After the Dali left its berth in the middle of the night on March 26, it lost power again due to a loose connection in the electrical switchboard, causing a loss of propulsion and steering, the state wrote. After the power flickered on briefly, it went out again.
“The defects in the DALI’s equipment that caused these repeated blackouts also compromised the ship’s ability to restore power and caused her essential navigation and safety capabilities to likewise fail,” the state wrote.
Bay pilots who were aboard the ship to direct it through the tricky shipping channel ordered the Dali crew to engage the bow thruster to steer away from the bridge, but were told it was “unavailable,” the state wrote. And an order from the pilots to drop the ship’s anchor was thwarted because it wasn’t ready to be released, the state wrote.
With no way to steer or slow the ship, it crashed into the Key Bridge, the state wrote.
“As a result of mismanagement, disinterest, and/or incompetency by the DALI’s owner and operator, many of the ship’s backup systems were removed, inoperable, and/or intentionally overridden,” the state’s lawyers wrote.
Earlier this year, the state hired multiple private law firms to help with the case, since it’s beyond the scope of expertise of lawyers in the Office of the Attorney General. The private law firms will be paid a percentage of any money that’s won for the state.

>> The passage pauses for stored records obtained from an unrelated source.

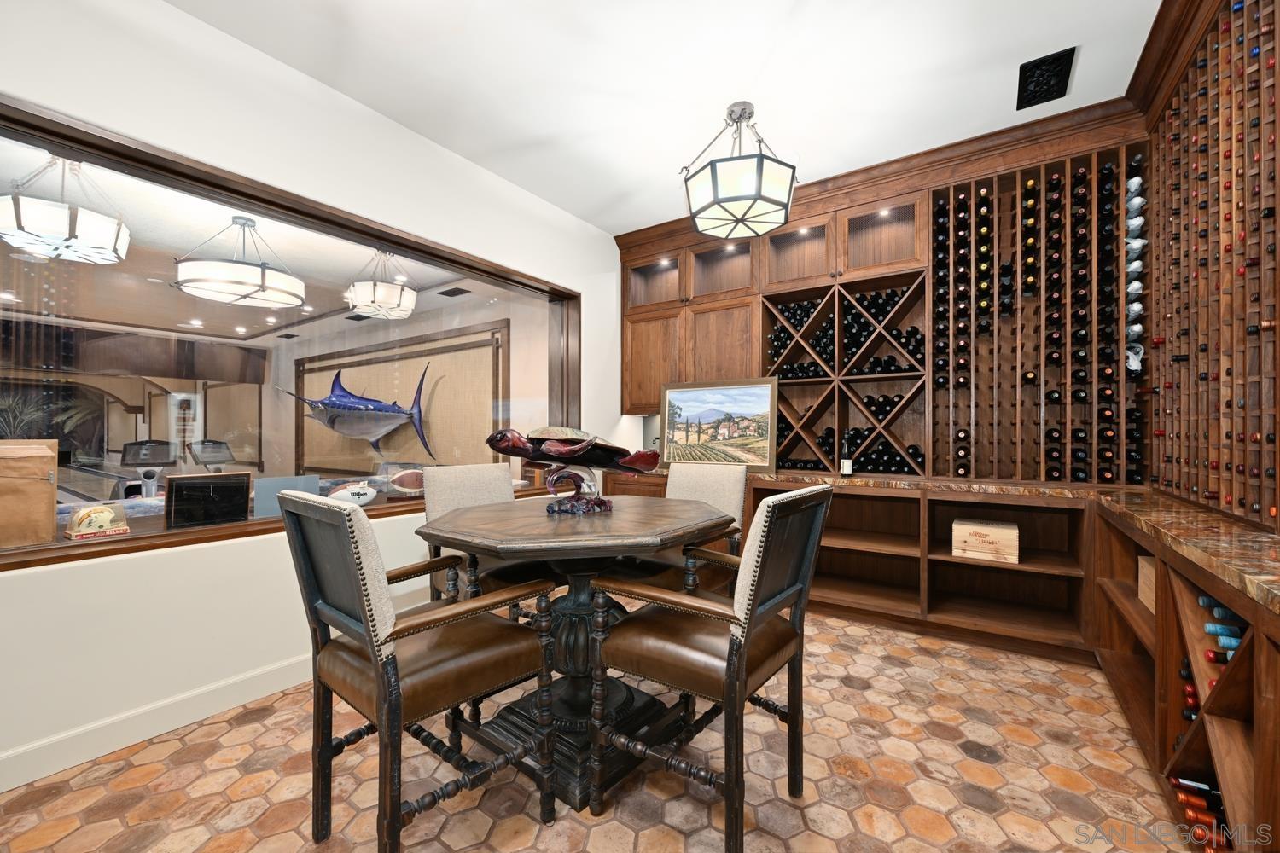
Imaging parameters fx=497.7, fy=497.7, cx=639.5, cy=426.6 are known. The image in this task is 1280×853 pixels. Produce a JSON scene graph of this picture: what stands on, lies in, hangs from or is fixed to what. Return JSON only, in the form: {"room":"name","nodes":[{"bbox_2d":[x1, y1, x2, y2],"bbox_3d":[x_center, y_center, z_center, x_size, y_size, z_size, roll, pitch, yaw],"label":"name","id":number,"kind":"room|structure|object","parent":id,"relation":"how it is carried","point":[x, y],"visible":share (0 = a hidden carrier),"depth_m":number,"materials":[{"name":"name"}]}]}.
{"room":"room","nodes":[
{"label":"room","id":0,"kind":"room"},
{"bbox_2d":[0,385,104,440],"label":"plant","id":1,"kind":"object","parent":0,"point":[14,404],"visible":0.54,"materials":[{"name":"green plant"}]},
{"bbox_2d":[0,152,131,265],"bbox_3d":[-2.970,-1.141,2.570,0.503,0.538,0.505,0,0,34],"label":"pendant light","id":2,"kind":"object","parent":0,"point":[73,240],"visible":0.99,"depth_m":2.46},
{"bbox_2d":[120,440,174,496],"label":"monitor","id":3,"kind":"object","parent":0,"point":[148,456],"visible":0.88,"depth_m":4.41,"materials":[{"name":"black plastic"}]},
{"bbox_2d":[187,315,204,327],"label":"recessed light","id":4,"kind":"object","parent":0,"point":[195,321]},
{"bbox_2d":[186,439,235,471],"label":"monitor","id":5,"kind":"object","parent":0,"point":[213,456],"visible":0.79,"depth_m":6.59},
{"bbox_2d":[171,215,305,309],"bbox_3d":[-2.593,-1.097,3.277,0.688,0.545,0.696,0,0,34],"label":"pendant light","id":6,"kind":"object","parent":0,"point":[261,277],"visible":0.99,"depth_m":3.11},
{"bbox_2d":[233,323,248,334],"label":"recessed light","id":7,"kind":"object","parent":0,"point":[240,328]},
{"bbox_2d":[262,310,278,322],"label":"recessed light","id":8,"kind":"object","parent":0,"point":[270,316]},
{"bbox_2d":[0,0,628,792],"bbox_3d":[-1.774,-0.224,2.333,0.216,2.920,6.079,0,0,34],"label":"left wall","id":9,"kind":"structure","parent":0,"point":[282,96],"depth_m":2.11,"materials":[{"name":"white paint"}]},
{"bbox_2d":[0,652,314,791],"bbox_3d":[-1.839,1.161,2.051,0.016,0.126,5.276,0,0,34],"label":"baseboard","id":10,"kind":"structure","parent":9,"relation":"attached to","point":[14,762],"depth_m":1.94,"materials":[{"name":"white paint"}]},
{"bbox_2d":[0,99,579,574],"bbox_3d":[-1.667,-0.284,2.666,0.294,1.590,3.769,0,0,34],"label":"window","id":11,"kind":"structure","parent":9,"relation":"in","point":[134,180],"depth_m":2.35,"materials":[{"name":"glass"}]},
{"bbox_2d":[0,438,58,546],"bbox_3d":[-2.374,0.245,1.833,0.165,0.411,0.302,0,0,34],"label":"wooden box","id":12,"kind":"object","parent":11,"relation":"in","point":[36,485],"visible":1,"depth_m":1.86,"materials":[{"name":"brown wood"}]},
{"bbox_2d":[64,502,129,540],"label":"mini football helmet","id":13,"kind":"object","parent":11,"relation":"on","point":[96,523],"visible":0.99,"depth_m":1.96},
{"bbox_2d":[164,472,250,528],"bbox_3d":[-1.987,0.338,2.298,0.300,0.235,0.094,0,0,-41],"label":"box","id":14,"kind":"object","parent":11,"relation":"in","point":[178,485],"visible":0.98,"depth_m":2.27,"materials":[{"name":"black"}]},
{"bbox_2d":[254,475,320,516],"bbox_3d":[-1.777,0.361,2.511,0.275,0.208,0.073,0,0,-40],"label":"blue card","id":15,"kind":"object","parent":11,"relation":"in","point":[306,488],"visible":0.58,"depth_m":2.47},
{"bbox_2d":[325,481,378,505],"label":"football","id":16,"kind":"object","parent":11,"relation":"in","point":[349,493],"visible":0.88,"depth_m":2.81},
{"bbox_2d":[384,465,425,494],"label":"football","id":17,"kind":"object","parent":11,"relation":"in","point":[402,479],"visible":0.84,"depth_m":3.08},
{"bbox_2d":[344,251,416,319],"bbox_3d":[-1.962,-1.098,3.816,0.479,0.510,0.485,0,0,34],"label":"pendant light","id":18,"kind":"object","parent":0,"point":[376,294],"visible":0.98,"depth_m":3.68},
{"bbox_2d":[295,321,504,474],"bbox_3d":[-3.182,-0.042,6.103,4.186,1.936,0.044,0,0,34],"label":"framed panel","id":19,"kind":"object","parent":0,"point":[432,431],"visible":0.63,"depth_m":5.64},
{"bbox_2d":[276,361,435,460],"bbox_3d":[-3.166,-0.145,5.559,1.277,1.109,1.069,0,0,34],"label":"fish sculpture","id":20,"kind":"object","parent":19,"relation":"attached to","point":[344,414],"visible":0.97,"depth_m":5.48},
{"bbox_2d":[0,611,1199,852],"bbox_3d":[-0.267,1.265,1.340,4.591,0.098,6.274,0,0,34],"label":"floor","id":21,"kind":"structure","parent":0,"point":[820,720],"depth_m":1.71,"materials":[{"name":"beige tile"}]},
{"bbox_2d":[277,488,558,852],"bbox_3d":[-0.655,0.698,1.496,0.531,1.046,0.606,0,0,34],"label":"chair","id":22,"kind":"object","parent":21,"relation":"on","point":[367,615],"visible":0.99,"depth_m":1.36,"materials":[{"name":"wood"}]},
{"bbox_2d":[418,461,557,610],"bbox_3d":[-0.676,0.708,2.398,0.504,1.041,0.631,0,0,-42],"label":"chair","id":23,"kind":"object","parent":21,"relation":"on","point":[469,474],"visible":0.4,"depth_m":2.38,"materials":[{"name":"fabric"}]},
{"bbox_2d":[419,495,737,813],"bbox_3d":[-0.217,0.801,2.033,1.191,0.897,1.196,0,0,34],"label":"table","id":24,"kind":"object","parent":21,"relation":"on","point":[529,518],"visible":0.82,"depth_m":1.83,"materials":[{"name":"brown wood"}]},
{"bbox_2d":[483,424,658,514],"bbox_3d":[-0.266,0.176,2.025,0.759,0.346,0.269,0,0,-18],"label":"sculpture","id":25,"kind":"object","parent":24,"relation":"on","point":[572,451],"visible":0.99,"depth_m":1.98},
{"bbox_2d":[617,463,749,598],"bbox_3d":[0.195,0.719,2.499,0.532,1.043,0.619,0,0,34],"label":"chair","id":26,"kind":"object","parent":21,"relation":"on","point":[732,491],"visible":0.39,"depth_m":2.52,"materials":[{"name":"beige fabric"}]},
{"bbox_2d":[583,483,831,852],"bbox_3d":[0.222,0.709,1.618,0.608,1.045,0.538,0,0,34],"label":"chair","id":27,"kind":"object","parent":21,"relation":"on","point":[755,598],"visible":0.99,"depth_m":1.48,"materials":[{"name":"brown wood"}]},
{"bbox_2d":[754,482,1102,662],"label":"shelf","id":28,"kind":"object","parent":21,"relation":"on","point":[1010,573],"visible":0.64,"depth_m":2.97,"materials":[{"name":"brown wood"}]},
{"bbox_2d":[636,469,1279,613],"bbox_3d":[1.168,0.372,2.408,3.874,0.052,1.770,0,0,34],"label":"granite countertop","id":29,"kind":"structure","parent":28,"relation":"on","point":[1248,536],"depth_m":1.83,"materials":[{"name":"brown stone"}]},
{"bbox_2d":[659,378,778,471],"bbox_3d":[0.569,-0.014,3.789,0.937,0.671,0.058,0,0,34],"label":"framed painting","id":30,"kind":"object","parent":29,"relation":"on","point":[697,439],"visible":0.97,"depth_m":3.76,"materials":[{"name":"multicoloured paint"}]},
{"bbox_2d":[839,430,853,476],"bbox_3d":[1.372,0.187,3.312,0.072,0.292,0.072,0,0,34],"label":"wine bottle","id":31,"kind":"object","parent":29,"relation":"on","point":[847,471],"visible":1,"depth_m":3.29,"materials":[{"name":"glass"}]},
{"bbox_2d":[614,96,1151,493],"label":"cabinet","id":32,"kind":"object","parent":29,"relation":"on","point":[903,262],"visible":0.67,"depth_m":3.18,"materials":[{"name":"brown wood"}]},
{"bbox_2d":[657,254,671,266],"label":"recessed light","id":33,"kind":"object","parent":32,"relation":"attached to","point":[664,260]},
{"bbox_2d":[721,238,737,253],"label":"recessed light","id":34,"kind":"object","parent":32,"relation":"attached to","point":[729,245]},
{"bbox_2d":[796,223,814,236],"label":"recessed light","id":35,"kind":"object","parent":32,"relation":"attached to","point":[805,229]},
{"bbox_2d":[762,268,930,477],"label":"wine rack","id":36,"kind":"object","parent":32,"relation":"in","point":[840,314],"visible":0.78,"depth_m":3.43,"materials":[{"name":"brown wood"}]},
{"bbox_2d":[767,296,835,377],"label":"wine bottles","id":37,"kind":"object","parent":36,"relation":"in","point":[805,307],"visible":0.53,"depth_m":3.62,"materials":[{"name":"black glass"}]},
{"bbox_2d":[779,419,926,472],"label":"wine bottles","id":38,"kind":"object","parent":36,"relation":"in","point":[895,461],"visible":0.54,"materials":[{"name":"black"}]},
{"bbox_2d":[837,284,927,377],"bbox_3d":[1.718,-0.639,3.538,0.640,0.517,0.415,0,0,34],"label":"wine bottles","id":39,"kind":"object","parent":36,"relation":"in","point":[900,367],"visible":0.6,"depth_m":3.46,"materials":[{"name":"black glass"}]},
{"bbox_2d":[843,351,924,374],"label":"wine bottle row","id":40,"kind":"object","parent":36,"relation":"in","point":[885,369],"visible":0.47,"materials":[{"name":"black glass"}]},
{"bbox_2d":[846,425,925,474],"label":"wine bottles","id":41,"kind":"object","parent":36,"relation":"in","point":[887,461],"visible":0.56,"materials":[{"name":"black glass"}]},
{"bbox_2d":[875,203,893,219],"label":"recessed light","id":42,"kind":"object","parent":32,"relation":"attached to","point":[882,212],"visible":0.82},
{"bbox_2d":[932,142,1146,484],"bbox_3d":[2.318,-0.553,2.934,0.951,1.742,0.423,0,0,34],"label":"wine rack","id":43,"kind":"object","parent":29,"relation":"on","point":[997,232],"visible":0.79,"depth_m":2.85,"materials":[{"name":"brown wood"}]},
{"bbox_2d":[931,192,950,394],"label":"wine bottle row","id":44,"kind":"object","parent":43,"relation":"in","point":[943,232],"visible":0.63,"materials":[{"name":"black glass"}]},
{"bbox_2d":[935,186,971,477],"bbox_3d":[1.966,-0.537,3.153,0.227,1.576,0.531,0,0,34],"label":"wine bottles","id":45,"kind":"object","parent":43,"relation":"in","point":[962,200],"visible":0.83,"depth_m":3.07,"materials":[{"name":"black glass"}]},
{"bbox_2d":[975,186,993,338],"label":"wine bottle row","id":46,"kind":"object","parent":43,"relation":"in","point":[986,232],"visible":0.76,"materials":[{"name":"black glass"}]},
{"bbox_2d":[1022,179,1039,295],"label":"wine bottle row","id":47,"kind":"object","parent":43,"relation":"in","point":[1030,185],"visible":0.72,"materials":[{"name":"black glass"}]},
{"bbox_2d":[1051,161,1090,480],"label":"wine bottles","id":48,"kind":"object","parent":43,"relation":"in","point":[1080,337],"visible":0.62,"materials":[{"name":"black glass"}]},
{"bbox_2d":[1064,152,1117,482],"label":"wine bottles","id":49,"kind":"object","parent":43,"relation":"in","point":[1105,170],"visible":0.66,"depth_m":2.73,"materials":[{"name":"black glass"}]},
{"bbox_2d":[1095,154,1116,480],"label":"wine bottles","id":50,"kind":"object","parent":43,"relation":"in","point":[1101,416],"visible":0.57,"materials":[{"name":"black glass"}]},
{"bbox_2d":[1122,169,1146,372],"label":"wine bottle","id":51,"kind":"object","parent":43,"relation":"in","point":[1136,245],"visible":0.74,"depth_m":2.54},
{"bbox_2d":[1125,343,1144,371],"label":"wine bottle","id":52,"kind":"object","parent":43,"relation":"in","point":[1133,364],"visible":0.46,"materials":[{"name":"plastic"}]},
{"bbox_2d":[1125,177,1146,226],"bbox_3d":[2.529,-1.123,2.556,0.091,0.167,0.280,0,0,34],"label":"wine bottle","id":53,"kind":"object","parent":43,"relation":"in","point":[1141,202],"visible":0.49,"depth_m":2.50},
{"bbox_2d":[949,517,1018,563],"bbox_3d":[2.000,0.654,2.899,0.317,0.185,0.256,0,0,34],"label":"wooden box","id":54,"kind":"object","parent":28,"relation":"in","point":[965,531],"visible":0.99,"depth_m":2.81,"materials":[{"name":"beige wood"}]},
{"bbox_2d":[1085,499,1279,852],"bbox_3d":[1.762,0.801,1.245,0.660,0.848,2.847,0,0,34],"label":"wine rack","id":55,"kind":"object","parent":21,"relation":"on","point":[1271,658],"visible":0.7,"depth_m":1.41,"materials":[{"name":"brown wood"}]},
{"bbox_2d":[1137,555,1155,613],"bbox_3d":[2.167,0.650,1.912,0.299,0.202,0.333,0,0,34],"label":"wooden box","id":56,"kind":"object","parent":55,"relation":"in","point":[1153,598],"visible":0.23,"depth_m":2.05,"materials":[{"name":"brown wood"}]},
{"bbox_2d":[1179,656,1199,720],"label":"wine bottle","id":57,"kind":"object","parent":55,"relation":"in","point":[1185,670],"visible":0.15,"depth_m":1.55,"materials":[{"name":"black glass"}]},
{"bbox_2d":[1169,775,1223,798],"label":"wine bottle","id":58,"kind":"object","parent":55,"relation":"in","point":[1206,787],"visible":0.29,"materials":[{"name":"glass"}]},
{"bbox_2d":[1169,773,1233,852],"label":"wine bottle","id":59,"kind":"object","parent":55,"relation":"in","point":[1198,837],"visible":0.39,"depth_m":1.39,"materials":[{"name":"glass"}]},
{"bbox_2d":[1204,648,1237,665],"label":"wine bottle","id":60,"kind":"object","parent":55,"relation":"in","point":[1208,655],"visible":0.25,"depth_m":1.33,"materials":[{"name":"glass"}]},
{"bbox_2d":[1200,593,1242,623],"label":"wine bottle","id":61,"kind":"object","parent":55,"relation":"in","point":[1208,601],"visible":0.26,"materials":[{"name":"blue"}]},
{"bbox_2d":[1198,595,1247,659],"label":"wine bottle","id":62,"kind":"object","parent":55,"relation":"in","point":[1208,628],"visible":0.31,"depth_m":1.34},
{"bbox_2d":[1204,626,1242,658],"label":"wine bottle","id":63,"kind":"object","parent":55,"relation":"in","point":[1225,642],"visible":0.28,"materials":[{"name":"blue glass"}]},
{"bbox_2d":[167,0,1160,231],"bbox_3d":[-0.169,-1.729,1.063,4.296,0.108,6.330,0,0,34],"label":"ceiling","id":64,"kind":"structure","parent":0,"point":[820,150],"depth_m":2.35,"materials":[{"name":"white paint"}]},
{"bbox_2d":[683,100,798,240],"bbox_3d":[0.524,-1.367,2.622,0.551,0.615,0.550,0,0,-8],"label":"pendant light","id":65,"kind":"object","parent":64,"relation":"hanging from","point":[732,197],"visible":1,"depth_m":2.50,"materials":[{"name":"white glass"}]},
{"bbox_2d":[1016,46,1076,109],"bbox_3d":[1.936,-1.657,2.386,0.195,0.020,0.372,0,0,34],"label":"ceiling vent","id":66,"kind":"object","parent":64,"relation":"attached to","point":[1050,63],"visible":1,"depth_m":2.36,"materials":[{"name":"black metal"}]},
{"bbox_2d":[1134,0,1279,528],"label":"wine rack","id":67,"kind":"structure","parent":0,"point":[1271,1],"depth_m":1.89,"materials":[{"name":"brown wood"}]},
{"label":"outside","id":68,"kind":"structure","parent":0,"visible":0},
{"bbox_2d":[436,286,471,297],"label":"ceiling vent","id":69,"kind":"object","parent":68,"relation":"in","point":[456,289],"visible":0.98,"depth_m":4.85,"materials":[{"name":"black metal"}]}
]}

As the litigation plays out, investigations are still in progress by the National Transportation Safety Board and the FBI. FBI agents and Coast Guard officials on Saturday boarded a ship in Baltimore that’s also managed by Synergy Marine but did not disclose the purpose of the action aboard the Maersk Saltoro, other than to say it was part of an investigation.
And efforts continue to get Congress to agree to President Joe Biden’s pledge that the federal government would pay the full cost of rebuilding the bridge. Moore said more than 125 members of Congress have been contacted and he’s confident that they believe that the bridge is “bigger than politics” and will come through with funding.